Editor's note: This report has been updated to reflect that the inflators were installed in 5-series and X5 vehicles, in addition to the 3 series.
U.S. auto safety regulators have granted BMW of North America a five-month extension to complete repairs on some of its vehicles affected by the Takata airbag inflator recalls after replacement inflators from an alternative supplier failed in testing.
The National Highway Traffic Safety Administration says BMW now has until May 31, 2020, to replace all defective PSDI-4 driver-side inflators from Takata, according to a copy of the extension order provided to Automotive News by the agency. They were installed in 420,000 BMW vehicles, including 2002-06 3-series models, 2002-03 5-series models, and 2003-04 X5s.
About 1.8 million Takata inflators in BMW vehicles are covered by the Takata recalls and need to be replaced. The extension only applies to vehicles with the PSDI-4 inflators.
The extension also pushes back deadlines this year for BMW’s ramp-up of replacement parts to supply recall demand at dealerships, including next week’s March 31 deadline aimed at providing parts to about 100,000 of the vehicles. That deadline is now Aug. 31.
Those 100,000 BMW vehicles are among a larger group of vehicles from the 12 automakers involved that NHTSA views as being most at risk of an inflator rupture, a defect that can spray vehicle occupants with metal shards and has been linked to 10 deaths worldwide.

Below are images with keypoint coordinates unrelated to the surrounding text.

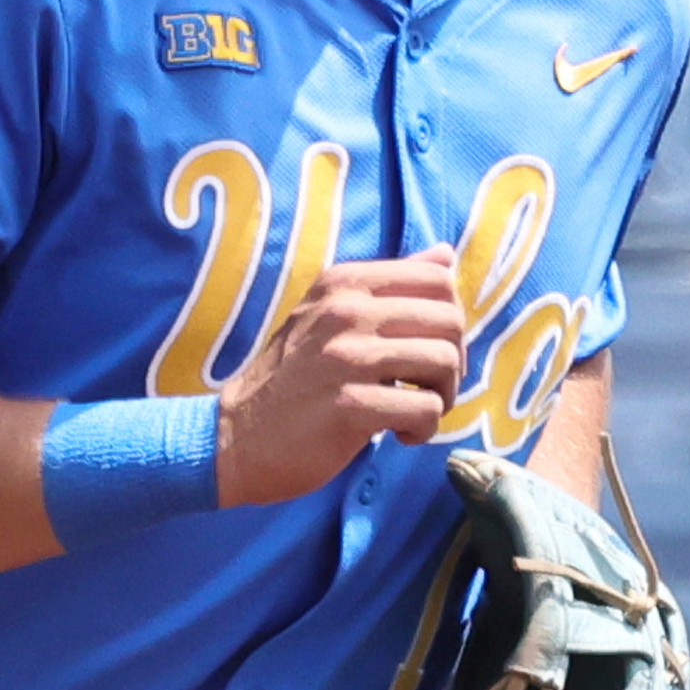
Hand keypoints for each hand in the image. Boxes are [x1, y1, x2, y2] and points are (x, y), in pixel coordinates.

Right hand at [214, 246, 466, 508]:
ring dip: (442, 398)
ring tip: (411, 413)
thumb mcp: (331, 314)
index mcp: (344, 282)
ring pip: (444, 362)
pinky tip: (398, 434)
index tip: (424, 349)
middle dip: (451, 362)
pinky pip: (425, 409)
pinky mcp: (350, 405)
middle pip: (450, 321)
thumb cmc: (294, 378)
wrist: (237, 436)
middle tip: (425, 388)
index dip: (447, 319)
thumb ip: (389, 284)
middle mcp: (346, 310)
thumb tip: (445, 253)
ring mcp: (346, 357)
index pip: (437, 278)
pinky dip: (423, 429)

In November, NHTSA set deadlines for the 12 automakers to amass replacement supplies and complete the repairs, grouping vehicles into four risk-based groups.
Automakers face a March 31 deadline to amass enough supply of replacement to meet demand for the riskiest group, vehicles from the 2008 model year or prior that are located in hot, humid climates.

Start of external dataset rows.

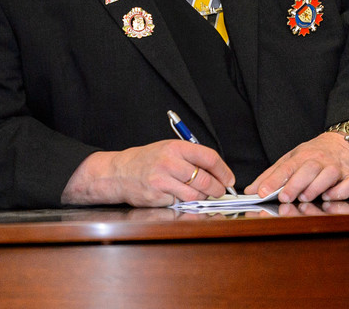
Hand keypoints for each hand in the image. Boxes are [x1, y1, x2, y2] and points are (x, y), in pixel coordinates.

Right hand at [61, 140, 235, 206]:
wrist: (119, 172)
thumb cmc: (147, 161)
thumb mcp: (168, 149)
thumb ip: (191, 157)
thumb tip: (217, 172)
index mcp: (175, 147)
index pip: (209, 158)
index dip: (224, 171)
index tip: (230, 179)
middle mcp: (169, 162)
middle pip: (205, 179)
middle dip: (217, 188)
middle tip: (219, 191)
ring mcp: (162, 179)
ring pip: (195, 194)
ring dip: (202, 197)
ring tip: (199, 194)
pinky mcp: (157, 195)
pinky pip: (181, 202)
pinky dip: (186, 202)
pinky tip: (181, 197)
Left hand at [246, 131, 348, 202]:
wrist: (347, 142)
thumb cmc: (316, 154)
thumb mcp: (292, 158)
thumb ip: (272, 175)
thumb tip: (251, 190)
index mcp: (303, 155)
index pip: (286, 167)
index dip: (273, 180)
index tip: (261, 192)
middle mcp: (321, 160)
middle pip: (308, 169)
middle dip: (295, 184)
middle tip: (283, 197)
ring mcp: (338, 168)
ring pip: (328, 175)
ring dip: (316, 187)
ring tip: (304, 198)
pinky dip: (340, 191)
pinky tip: (329, 197)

NHTSA spokesman Bryan Thomas said the agency expects all other automakers involved in the recalls will meet the March 31 deadline.
The extension delays the already lengthy timeline of replacing the roughly 1.8 million inflators in BMW vehicles, but Thomas said it was granted in the interest of safety.

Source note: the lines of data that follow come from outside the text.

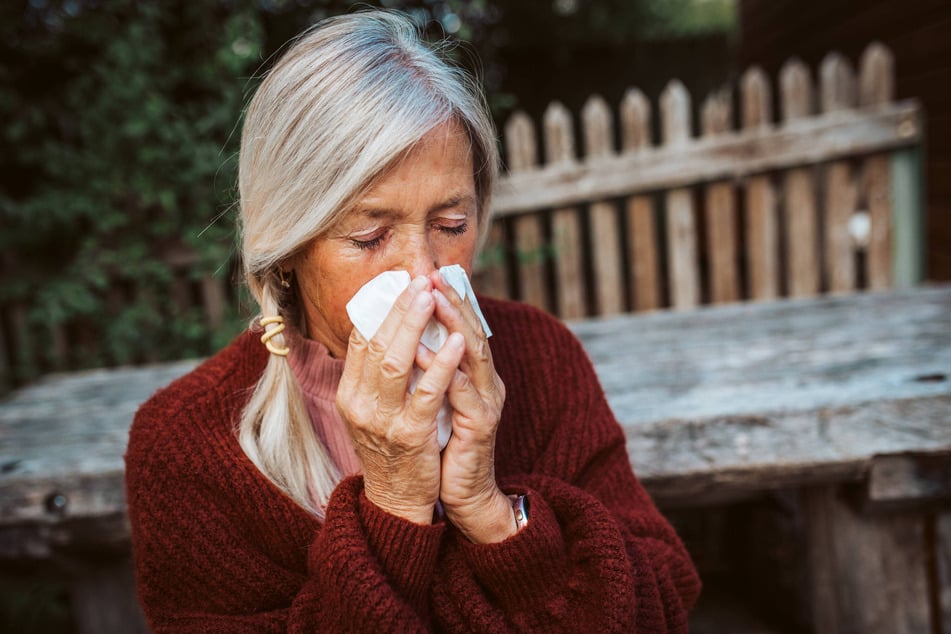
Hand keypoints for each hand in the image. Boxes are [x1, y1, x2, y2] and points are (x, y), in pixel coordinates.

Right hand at [336, 276, 465, 524]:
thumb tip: (387, 328)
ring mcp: (382, 420)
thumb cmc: (391, 449)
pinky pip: (426, 392)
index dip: (380, 307)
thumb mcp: (371, 410)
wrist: (397, 501)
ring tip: (433, 298)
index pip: (360, 339)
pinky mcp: (410, 434)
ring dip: (416, 325)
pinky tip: (457, 342)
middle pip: (376, 343)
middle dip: (398, 308)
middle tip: (418, 281)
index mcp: (349, 394)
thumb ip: (375, 375)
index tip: (399, 282)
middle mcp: (358, 404)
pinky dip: (441, 364)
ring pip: (395, 361)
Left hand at [417, 272, 513, 542]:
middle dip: (451, 300)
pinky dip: (442, 368)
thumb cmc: (442, 446)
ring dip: (451, 323)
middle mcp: (486, 383)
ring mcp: (487, 403)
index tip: (426, 273)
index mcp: (475, 375)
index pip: (463, 327)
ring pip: (471, 354)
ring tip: (430, 298)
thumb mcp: (434, 401)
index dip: (449, 299)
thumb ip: (426, 371)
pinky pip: (459, 391)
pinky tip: (423, 349)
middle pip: (471, 331)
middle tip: (432, 274)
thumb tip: (401, 338)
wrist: (463, 495)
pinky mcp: (481, 425)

“We’re only going to put in safe inflators,” Thomas told Automotive News. “We’re not going to encourage or allow manufacturers to put unsafe inflators into their vehicles”
The delay underscores the challenges and complexity of the Takata recalls that have dogged the industry for years and will continue for years to come as some 29 million inflators in as many as 25 million vehicles are replaced.
According to NHTSA, BMW experienced an “unexpected failure” during “robustness” tests of inflators to replace the Takata PSDI-4 inflators that were being sourced from an alternative supplier to Takata.
After the failure, BMW halted production of the alternative supplier’s inflators while it worked on a solution. The automaker told NHTSA it would be unable to meet the March 31 deadline, according to a copy of the agency’s order granting BMW’s requested deadline extension.
BMW had contracted an alternative supplier to make replacements for the “batwing” PSDI-4 driver-side inflators that could be used for the life of the vehicle. In the interim, BMW had been repairing some of its affected vehicles using Takata-made replacements that would need to be replaced later, Thomas said.
NHTSA views those as a “safer” alternative to the original inflators that had been in use for years, even if they must be replaced again, because they hadn’t been exposed to the years of hot and humid climates that raises the risk of a rupture. Other automakers have been installing Takata-made replacements that may need to be replaced down the road, as well.
“We’re not calling them safe, but they’re an interim step until they can get sufficient supply,” of replacement inflators that will be safe long-term, Thomas said.